Task brief: Count the lines in the records below that contain the string "Outline" with the same capitalization, and reply with that number alone.

Entries supplied:
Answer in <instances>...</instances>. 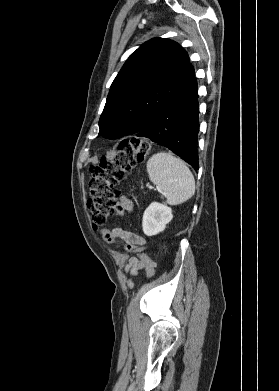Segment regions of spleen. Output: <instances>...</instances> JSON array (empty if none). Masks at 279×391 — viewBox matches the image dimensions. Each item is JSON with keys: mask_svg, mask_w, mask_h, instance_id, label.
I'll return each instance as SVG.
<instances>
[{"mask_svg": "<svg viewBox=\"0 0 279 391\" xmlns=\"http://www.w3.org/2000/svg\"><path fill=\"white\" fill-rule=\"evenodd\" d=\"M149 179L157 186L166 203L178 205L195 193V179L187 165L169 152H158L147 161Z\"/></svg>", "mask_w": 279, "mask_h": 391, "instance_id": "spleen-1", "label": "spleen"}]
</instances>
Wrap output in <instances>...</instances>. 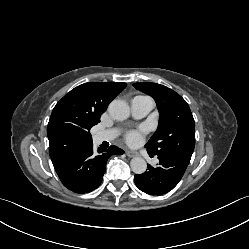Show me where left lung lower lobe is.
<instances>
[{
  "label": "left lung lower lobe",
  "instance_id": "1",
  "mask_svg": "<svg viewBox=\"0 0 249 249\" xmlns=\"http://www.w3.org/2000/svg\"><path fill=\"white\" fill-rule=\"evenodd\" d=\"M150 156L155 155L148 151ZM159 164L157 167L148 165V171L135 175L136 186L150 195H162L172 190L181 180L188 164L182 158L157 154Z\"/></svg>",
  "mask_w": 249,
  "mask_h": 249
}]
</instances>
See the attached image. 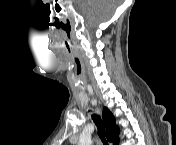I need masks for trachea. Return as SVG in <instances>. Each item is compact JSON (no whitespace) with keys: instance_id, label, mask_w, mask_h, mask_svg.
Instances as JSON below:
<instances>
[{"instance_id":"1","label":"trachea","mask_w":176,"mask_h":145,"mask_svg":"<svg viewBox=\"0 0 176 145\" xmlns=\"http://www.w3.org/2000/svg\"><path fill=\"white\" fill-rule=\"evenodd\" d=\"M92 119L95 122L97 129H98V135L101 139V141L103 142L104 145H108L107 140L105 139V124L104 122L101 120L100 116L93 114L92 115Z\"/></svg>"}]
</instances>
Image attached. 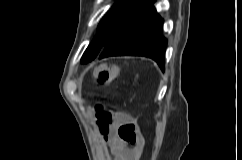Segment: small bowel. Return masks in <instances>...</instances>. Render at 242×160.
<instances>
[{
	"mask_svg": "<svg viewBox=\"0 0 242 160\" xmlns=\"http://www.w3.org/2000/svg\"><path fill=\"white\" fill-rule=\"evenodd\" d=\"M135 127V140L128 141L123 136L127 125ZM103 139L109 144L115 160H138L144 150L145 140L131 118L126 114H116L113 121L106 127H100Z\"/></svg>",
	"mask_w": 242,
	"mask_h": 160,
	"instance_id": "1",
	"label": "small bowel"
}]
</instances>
* * *
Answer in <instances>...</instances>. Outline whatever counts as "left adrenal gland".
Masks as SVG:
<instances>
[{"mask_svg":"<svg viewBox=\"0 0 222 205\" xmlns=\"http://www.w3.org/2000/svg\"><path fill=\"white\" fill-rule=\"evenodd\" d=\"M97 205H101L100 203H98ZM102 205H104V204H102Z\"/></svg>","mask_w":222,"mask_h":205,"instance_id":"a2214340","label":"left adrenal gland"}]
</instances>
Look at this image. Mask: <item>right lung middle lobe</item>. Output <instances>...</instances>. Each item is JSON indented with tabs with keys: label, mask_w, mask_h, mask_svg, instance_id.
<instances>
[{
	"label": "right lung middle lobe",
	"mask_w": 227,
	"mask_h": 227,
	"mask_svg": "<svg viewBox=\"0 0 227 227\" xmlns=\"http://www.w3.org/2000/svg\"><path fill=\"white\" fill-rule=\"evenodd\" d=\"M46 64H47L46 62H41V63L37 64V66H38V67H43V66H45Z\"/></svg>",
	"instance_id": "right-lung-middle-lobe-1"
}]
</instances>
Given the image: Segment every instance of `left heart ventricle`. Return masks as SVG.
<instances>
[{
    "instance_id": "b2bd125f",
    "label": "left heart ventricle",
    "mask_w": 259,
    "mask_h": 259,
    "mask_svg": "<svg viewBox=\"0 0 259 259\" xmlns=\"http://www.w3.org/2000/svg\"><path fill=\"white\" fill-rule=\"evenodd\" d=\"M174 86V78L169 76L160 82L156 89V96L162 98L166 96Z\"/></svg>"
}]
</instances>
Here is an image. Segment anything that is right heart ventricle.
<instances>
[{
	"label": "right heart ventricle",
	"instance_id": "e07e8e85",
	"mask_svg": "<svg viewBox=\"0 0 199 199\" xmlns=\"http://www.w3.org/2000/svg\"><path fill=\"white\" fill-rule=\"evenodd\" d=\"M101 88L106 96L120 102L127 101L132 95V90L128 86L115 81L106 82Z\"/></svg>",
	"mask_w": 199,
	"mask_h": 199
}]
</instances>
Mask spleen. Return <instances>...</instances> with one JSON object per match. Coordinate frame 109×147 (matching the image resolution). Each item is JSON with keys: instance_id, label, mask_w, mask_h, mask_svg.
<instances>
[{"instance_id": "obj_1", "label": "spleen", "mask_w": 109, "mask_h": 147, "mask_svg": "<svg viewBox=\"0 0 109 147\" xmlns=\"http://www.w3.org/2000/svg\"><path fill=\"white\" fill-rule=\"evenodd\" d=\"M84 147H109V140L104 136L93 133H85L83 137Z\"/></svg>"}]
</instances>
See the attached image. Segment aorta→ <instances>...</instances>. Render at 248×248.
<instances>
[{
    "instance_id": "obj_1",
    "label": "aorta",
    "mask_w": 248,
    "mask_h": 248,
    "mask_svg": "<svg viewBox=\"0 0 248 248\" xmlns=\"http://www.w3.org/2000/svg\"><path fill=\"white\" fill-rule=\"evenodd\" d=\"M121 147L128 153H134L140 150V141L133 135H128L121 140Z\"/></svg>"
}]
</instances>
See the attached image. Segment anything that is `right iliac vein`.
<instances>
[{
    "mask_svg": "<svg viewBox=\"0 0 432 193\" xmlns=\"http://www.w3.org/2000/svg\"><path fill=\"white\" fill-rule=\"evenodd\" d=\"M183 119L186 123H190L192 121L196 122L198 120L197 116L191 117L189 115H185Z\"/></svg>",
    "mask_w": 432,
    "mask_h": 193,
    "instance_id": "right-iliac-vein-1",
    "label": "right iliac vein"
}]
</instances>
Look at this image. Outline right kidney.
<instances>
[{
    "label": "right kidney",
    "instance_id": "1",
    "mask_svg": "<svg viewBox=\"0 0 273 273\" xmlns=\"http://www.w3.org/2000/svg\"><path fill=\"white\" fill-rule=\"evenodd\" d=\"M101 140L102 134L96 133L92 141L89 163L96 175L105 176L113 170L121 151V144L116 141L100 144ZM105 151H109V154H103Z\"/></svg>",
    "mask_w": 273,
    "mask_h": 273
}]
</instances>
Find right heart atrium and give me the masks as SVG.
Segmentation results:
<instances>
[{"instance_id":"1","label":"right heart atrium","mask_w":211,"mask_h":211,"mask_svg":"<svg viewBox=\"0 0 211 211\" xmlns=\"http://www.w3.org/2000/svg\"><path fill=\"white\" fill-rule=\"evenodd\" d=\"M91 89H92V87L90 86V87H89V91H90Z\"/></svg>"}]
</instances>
* * *
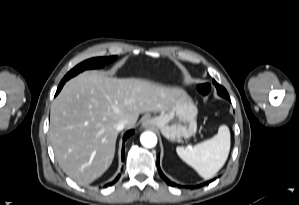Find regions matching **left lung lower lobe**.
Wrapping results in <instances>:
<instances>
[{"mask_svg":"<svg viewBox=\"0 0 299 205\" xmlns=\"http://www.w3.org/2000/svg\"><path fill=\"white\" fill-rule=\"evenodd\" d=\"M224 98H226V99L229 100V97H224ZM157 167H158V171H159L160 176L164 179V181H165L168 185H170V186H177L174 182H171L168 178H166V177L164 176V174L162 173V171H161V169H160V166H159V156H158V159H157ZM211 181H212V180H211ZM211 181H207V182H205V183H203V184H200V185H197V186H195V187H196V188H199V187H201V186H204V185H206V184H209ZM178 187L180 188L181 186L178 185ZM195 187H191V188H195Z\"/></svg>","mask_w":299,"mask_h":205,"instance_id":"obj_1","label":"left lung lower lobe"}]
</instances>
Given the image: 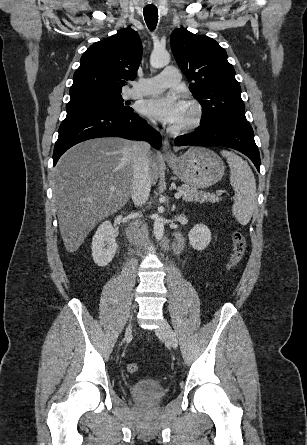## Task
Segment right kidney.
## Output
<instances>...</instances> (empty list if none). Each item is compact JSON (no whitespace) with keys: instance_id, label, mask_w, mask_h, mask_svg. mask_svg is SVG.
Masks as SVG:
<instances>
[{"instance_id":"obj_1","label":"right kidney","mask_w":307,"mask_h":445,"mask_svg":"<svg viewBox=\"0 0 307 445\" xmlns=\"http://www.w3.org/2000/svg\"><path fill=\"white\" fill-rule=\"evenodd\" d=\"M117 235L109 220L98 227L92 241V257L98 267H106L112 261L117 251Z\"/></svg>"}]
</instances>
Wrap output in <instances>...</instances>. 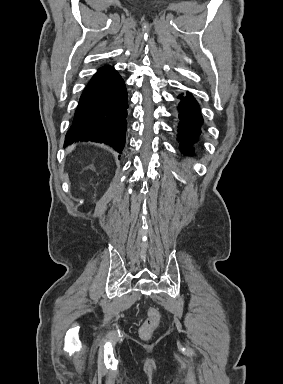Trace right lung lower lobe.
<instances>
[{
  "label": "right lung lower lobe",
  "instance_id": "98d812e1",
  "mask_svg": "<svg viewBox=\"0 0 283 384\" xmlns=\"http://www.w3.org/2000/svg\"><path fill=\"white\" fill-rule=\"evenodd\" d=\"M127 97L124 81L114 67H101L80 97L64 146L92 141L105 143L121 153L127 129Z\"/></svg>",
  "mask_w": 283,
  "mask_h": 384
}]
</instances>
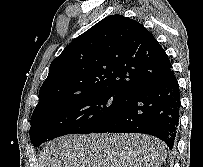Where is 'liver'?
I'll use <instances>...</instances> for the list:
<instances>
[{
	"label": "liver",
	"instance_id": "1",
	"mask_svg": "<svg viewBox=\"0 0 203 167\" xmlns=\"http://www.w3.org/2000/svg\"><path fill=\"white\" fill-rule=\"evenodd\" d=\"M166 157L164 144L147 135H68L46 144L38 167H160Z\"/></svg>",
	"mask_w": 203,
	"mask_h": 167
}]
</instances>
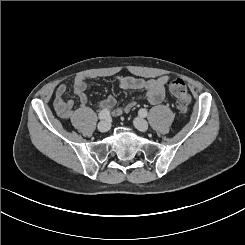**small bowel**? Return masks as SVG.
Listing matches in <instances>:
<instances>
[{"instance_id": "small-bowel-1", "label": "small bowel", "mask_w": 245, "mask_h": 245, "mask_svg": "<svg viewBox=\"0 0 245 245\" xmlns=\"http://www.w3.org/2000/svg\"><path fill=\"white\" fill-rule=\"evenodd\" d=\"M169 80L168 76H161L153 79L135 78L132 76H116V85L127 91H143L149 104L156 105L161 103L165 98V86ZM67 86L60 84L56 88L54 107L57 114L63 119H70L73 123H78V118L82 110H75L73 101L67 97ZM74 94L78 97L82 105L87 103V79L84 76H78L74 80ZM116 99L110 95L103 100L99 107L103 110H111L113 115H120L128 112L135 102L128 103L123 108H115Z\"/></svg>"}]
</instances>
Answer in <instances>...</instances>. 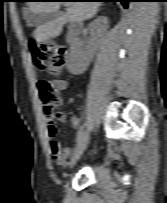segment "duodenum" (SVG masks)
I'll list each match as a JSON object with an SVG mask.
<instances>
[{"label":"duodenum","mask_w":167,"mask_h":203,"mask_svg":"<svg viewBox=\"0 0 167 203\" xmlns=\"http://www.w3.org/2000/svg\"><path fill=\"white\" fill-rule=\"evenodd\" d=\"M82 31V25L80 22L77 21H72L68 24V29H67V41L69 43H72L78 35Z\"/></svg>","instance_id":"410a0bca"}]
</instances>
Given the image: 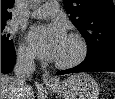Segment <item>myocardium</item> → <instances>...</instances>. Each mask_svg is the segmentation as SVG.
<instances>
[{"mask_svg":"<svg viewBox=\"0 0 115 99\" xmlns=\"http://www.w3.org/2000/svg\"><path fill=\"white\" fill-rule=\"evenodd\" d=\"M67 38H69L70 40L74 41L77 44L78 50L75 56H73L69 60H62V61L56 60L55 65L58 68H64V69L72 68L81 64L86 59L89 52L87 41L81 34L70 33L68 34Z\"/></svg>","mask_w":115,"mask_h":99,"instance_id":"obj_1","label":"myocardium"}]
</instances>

The solution: 2